_EXERCISE DIRECTIONS:_ Transcribe only the lines of the listing below from the one holding "X0306864Y0176694D01*" through the one holding "X0244699Y0216734D01*", inclusive, without any change.

━━ INPUT DATA

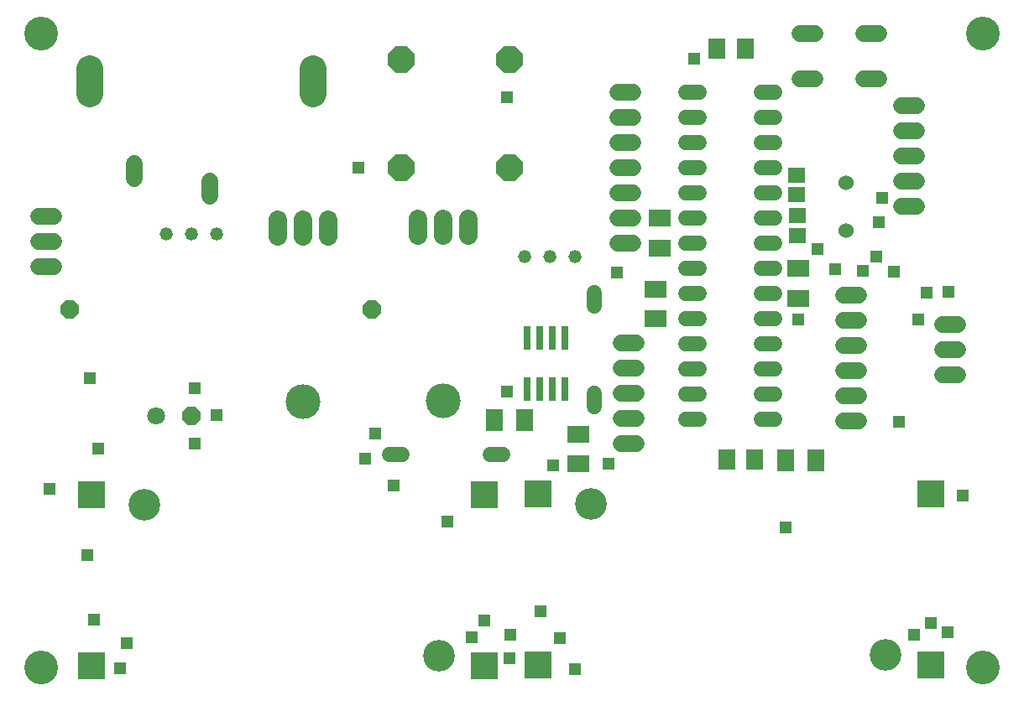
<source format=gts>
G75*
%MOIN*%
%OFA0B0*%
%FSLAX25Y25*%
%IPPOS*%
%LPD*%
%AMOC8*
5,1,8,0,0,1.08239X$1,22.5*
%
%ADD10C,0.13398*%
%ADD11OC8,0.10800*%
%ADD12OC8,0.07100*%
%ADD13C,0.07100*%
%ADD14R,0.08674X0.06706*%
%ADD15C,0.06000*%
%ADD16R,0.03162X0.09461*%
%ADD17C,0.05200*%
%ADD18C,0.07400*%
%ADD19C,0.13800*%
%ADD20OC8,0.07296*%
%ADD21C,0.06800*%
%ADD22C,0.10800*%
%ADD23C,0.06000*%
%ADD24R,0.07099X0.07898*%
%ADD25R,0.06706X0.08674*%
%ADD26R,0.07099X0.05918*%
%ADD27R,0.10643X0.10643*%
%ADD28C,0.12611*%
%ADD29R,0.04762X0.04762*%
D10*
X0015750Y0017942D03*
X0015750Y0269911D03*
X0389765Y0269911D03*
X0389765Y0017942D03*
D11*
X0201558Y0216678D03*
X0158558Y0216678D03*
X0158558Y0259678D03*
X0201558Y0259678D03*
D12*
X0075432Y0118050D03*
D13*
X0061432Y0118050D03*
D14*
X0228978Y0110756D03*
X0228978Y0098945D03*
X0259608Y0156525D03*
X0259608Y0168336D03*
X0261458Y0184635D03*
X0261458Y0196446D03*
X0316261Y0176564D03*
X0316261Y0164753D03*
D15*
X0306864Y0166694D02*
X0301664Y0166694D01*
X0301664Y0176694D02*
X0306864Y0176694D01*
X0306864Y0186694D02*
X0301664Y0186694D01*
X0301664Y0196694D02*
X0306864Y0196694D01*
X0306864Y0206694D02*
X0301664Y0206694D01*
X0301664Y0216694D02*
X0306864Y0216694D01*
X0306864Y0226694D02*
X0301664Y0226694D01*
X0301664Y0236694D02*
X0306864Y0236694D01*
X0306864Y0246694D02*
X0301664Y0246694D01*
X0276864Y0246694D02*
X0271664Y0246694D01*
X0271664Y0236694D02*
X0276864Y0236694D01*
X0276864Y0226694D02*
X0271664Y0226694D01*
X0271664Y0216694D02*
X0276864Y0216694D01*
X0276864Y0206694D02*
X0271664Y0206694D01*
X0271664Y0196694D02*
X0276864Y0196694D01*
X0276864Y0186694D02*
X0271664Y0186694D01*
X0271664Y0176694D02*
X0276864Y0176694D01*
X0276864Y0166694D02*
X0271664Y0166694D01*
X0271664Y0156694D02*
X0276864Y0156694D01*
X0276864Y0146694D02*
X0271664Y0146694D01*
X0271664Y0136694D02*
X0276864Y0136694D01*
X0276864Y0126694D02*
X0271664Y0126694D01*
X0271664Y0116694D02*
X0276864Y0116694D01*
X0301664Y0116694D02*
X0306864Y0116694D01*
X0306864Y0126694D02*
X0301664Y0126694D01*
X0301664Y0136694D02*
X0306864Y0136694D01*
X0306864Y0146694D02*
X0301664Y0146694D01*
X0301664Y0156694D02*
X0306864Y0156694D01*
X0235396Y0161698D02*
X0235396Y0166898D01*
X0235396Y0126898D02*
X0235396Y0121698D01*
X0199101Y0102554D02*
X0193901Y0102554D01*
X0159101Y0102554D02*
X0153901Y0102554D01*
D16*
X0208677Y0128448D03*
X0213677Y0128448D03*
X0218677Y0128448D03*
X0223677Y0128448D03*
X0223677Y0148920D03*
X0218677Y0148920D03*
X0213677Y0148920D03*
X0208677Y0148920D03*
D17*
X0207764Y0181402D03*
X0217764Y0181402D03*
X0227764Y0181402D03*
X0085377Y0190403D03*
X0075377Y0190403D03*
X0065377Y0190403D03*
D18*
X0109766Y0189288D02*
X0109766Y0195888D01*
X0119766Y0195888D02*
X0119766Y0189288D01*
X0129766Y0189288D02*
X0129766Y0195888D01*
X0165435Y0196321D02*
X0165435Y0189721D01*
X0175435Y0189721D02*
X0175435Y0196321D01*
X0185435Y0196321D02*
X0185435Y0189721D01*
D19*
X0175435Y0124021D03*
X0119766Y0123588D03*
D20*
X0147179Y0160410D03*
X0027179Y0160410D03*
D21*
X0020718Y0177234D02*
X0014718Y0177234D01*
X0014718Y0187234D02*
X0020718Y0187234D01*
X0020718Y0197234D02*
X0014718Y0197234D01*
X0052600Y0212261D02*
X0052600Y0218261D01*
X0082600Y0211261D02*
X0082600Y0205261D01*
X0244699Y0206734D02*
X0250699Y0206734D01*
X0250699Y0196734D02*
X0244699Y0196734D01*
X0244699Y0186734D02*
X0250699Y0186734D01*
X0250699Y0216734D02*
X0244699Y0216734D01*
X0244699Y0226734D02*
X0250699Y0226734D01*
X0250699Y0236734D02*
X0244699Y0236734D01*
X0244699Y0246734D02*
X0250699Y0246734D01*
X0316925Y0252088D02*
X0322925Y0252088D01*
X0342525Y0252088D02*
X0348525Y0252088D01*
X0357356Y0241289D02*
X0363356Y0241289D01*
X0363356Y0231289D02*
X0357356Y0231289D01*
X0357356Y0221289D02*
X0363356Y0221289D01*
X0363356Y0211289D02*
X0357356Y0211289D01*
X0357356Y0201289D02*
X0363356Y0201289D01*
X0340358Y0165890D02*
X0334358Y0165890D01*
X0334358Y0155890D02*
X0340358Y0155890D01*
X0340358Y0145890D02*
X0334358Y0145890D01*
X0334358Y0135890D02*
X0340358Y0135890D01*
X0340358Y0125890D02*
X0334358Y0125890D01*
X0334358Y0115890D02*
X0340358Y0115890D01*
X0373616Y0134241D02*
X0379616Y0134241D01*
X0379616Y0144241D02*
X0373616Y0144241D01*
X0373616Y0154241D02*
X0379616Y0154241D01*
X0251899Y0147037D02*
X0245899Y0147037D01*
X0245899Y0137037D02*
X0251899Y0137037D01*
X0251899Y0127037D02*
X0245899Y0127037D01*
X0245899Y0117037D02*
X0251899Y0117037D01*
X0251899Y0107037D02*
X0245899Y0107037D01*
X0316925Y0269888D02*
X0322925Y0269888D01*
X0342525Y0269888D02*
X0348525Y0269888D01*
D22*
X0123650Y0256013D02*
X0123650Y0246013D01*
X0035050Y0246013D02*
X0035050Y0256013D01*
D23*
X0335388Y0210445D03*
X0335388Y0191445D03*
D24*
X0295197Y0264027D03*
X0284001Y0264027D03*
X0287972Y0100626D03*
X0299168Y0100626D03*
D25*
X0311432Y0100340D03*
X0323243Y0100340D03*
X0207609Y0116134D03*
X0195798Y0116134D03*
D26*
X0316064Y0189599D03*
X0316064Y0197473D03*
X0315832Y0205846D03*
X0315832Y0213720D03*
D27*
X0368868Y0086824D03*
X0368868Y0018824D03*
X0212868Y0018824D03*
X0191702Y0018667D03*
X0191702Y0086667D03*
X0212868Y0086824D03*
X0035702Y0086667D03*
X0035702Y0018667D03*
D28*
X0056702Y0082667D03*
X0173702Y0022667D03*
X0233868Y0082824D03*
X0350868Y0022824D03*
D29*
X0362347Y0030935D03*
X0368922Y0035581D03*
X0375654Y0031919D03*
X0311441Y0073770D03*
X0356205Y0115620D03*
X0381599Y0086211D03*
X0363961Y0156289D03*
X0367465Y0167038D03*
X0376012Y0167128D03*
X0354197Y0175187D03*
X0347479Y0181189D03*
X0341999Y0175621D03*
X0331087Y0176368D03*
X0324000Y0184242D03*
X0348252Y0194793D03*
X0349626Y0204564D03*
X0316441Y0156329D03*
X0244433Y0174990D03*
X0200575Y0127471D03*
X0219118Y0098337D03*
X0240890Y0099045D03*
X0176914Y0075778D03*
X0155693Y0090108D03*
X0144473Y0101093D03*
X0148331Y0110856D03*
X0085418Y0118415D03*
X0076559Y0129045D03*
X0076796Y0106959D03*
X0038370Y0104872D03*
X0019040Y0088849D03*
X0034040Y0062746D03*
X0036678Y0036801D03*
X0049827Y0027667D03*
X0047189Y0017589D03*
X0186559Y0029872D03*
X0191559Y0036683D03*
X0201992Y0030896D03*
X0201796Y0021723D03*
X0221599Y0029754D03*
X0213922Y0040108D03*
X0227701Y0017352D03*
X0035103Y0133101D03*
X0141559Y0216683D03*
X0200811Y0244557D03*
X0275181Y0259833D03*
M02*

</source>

━━━━

_ANSWER AREA:_
X0306864Y0176694D01*
X0306864Y0186694D02*
X0301664Y0186694D01*
X0301664Y0196694D02*
X0306864Y0196694D01*
X0306864Y0206694D02*
X0301664Y0206694D01*
X0301664Y0216694D02*
X0306864Y0216694D01*
X0306864Y0226694D02*
X0301664Y0226694D01*
X0301664Y0236694D02*
X0306864Y0236694D01*
X0306864Y0246694D02*
X0301664Y0246694D01*
X0276864Y0246694D02*
X0271664Y0246694D01*
X0271664Y0236694D02*
X0276864Y0236694D01*
X0276864Y0226694D02*
X0271664Y0226694D01*
X0271664Y0216694D02*
X0276864Y0216694D01*
X0276864Y0206694D02*
X0271664Y0206694D01*
X0271664Y0196694D02*
X0276864Y0196694D01*
X0276864Y0186694D02*
X0271664Y0186694D01*
X0271664Y0176694D02*
X0276864Y0176694D01*
X0276864Y0166694D02*
X0271664Y0166694D01*
X0271664Y0156694D02*
X0276864Y0156694D01*
X0276864Y0146694D02*
X0271664Y0146694D01*
X0271664Y0136694D02*
X0276864Y0136694D01*
X0276864Y0126694D02*
X0271664Y0126694D01*
X0271664Y0116694D02*
X0276864Y0116694D01*
X0301664Y0116694D02*
X0306864Y0116694D01*
X0306864Y0126694D02*
X0301664Y0126694D01*
X0301664Y0136694D02*
X0306864Y0136694D01*
X0306864Y0146694D02*
X0301664Y0146694D01*
X0301664Y0156694D02*
X0306864Y0156694D01*
X0235396Y0161698D02*
X0235396Y0166898D01*
X0235396Y0126898D02*
X0235396Y0121698D01*
X0199101Y0102554D02*
X0193901Y0102554D01*
X0159101Y0102554D02*
X0153901Y0102554D01*
D16*
X0208677Y0128448D03*
X0213677Y0128448D03*
X0218677Y0128448D03*
X0223677Y0128448D03*
X0223677Y0148920D03*
X0218677Y0148920D03*
X0213677Y0148920D03*
X0208677Y0148920D03*
D17*
X0207764Y0181402D03*
X0217764Y0181402D03*
X0227764Y0181402D03*
X0085377Y0190403D03*
X0075377Y0190403D03*
X0065377Y0190403D03*
D18*
X0109766Y0189288D02*
X0109766Y0195888D01*
X0119766Y0195888D02*
X0119766Y0189288D01*
X0129766Y0189288D02*
X0129766Y0195888D01*
X0165435Y0196321D02*
X0165435Y0189721D01*
X0175435Y0189721D02*
X0175435Y0196321D01*
X0185435Y0196321D02*
X0185435Y0189721D01*
D19*
X0175435Y0124021D03*
X0119766Y0123588D03*
D20*
X0147179Y0160410D03*
X0027179Y0160410D03*
D21*
X0020718Y0177234D02*
X0014718Y0177234D01*
X0014718Y0187234D02*
X0020718Y0187234D01*
X0020718Y0197234D02*
X0014718Y0197234D01*
X0052600Y0212261D02*
X0052600Y0218261D01*
X0082600Y0211261D02*
X0082600Y0205261D01*
X0244699Y0206734D02*
X0250699Y0206734D01*
X0250699Y0196734D02*
X0244699Y0196734D01*
X0244699Y0186734D02*
X0250699Y0186734D01*
X0250699Y0216734D02*
X0244699Y0216734D01*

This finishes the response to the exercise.